__To-do item__
Count the lines in the records below that contain the word "Expérience". Reply with the number alone.

__Data records__
[Start of section]

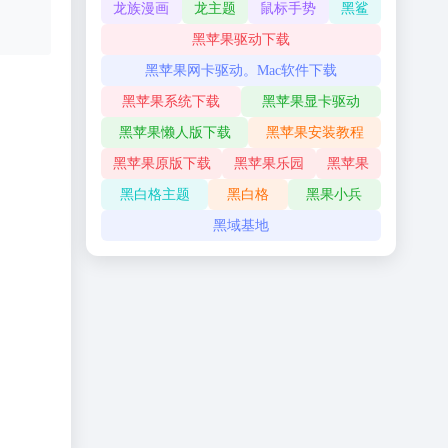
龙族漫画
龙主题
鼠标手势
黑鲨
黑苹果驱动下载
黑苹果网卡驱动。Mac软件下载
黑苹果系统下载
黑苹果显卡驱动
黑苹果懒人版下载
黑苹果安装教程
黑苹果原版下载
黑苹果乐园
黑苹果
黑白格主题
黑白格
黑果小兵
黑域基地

[End of section]
[Start of section]

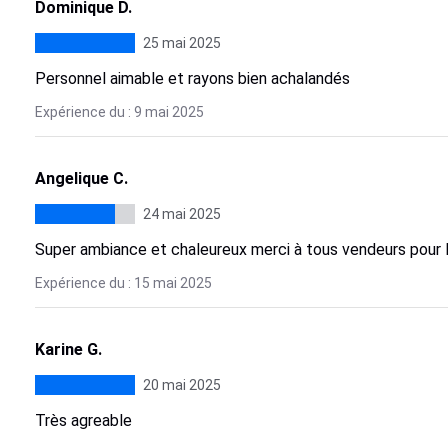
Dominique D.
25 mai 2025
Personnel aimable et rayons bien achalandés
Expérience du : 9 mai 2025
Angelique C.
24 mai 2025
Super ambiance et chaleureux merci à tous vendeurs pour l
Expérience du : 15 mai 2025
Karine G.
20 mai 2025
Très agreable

[End of section]
[Start of section]

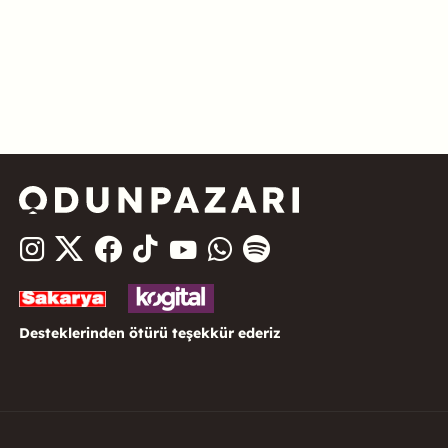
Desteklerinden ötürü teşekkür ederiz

[End of section]

__Solution__
2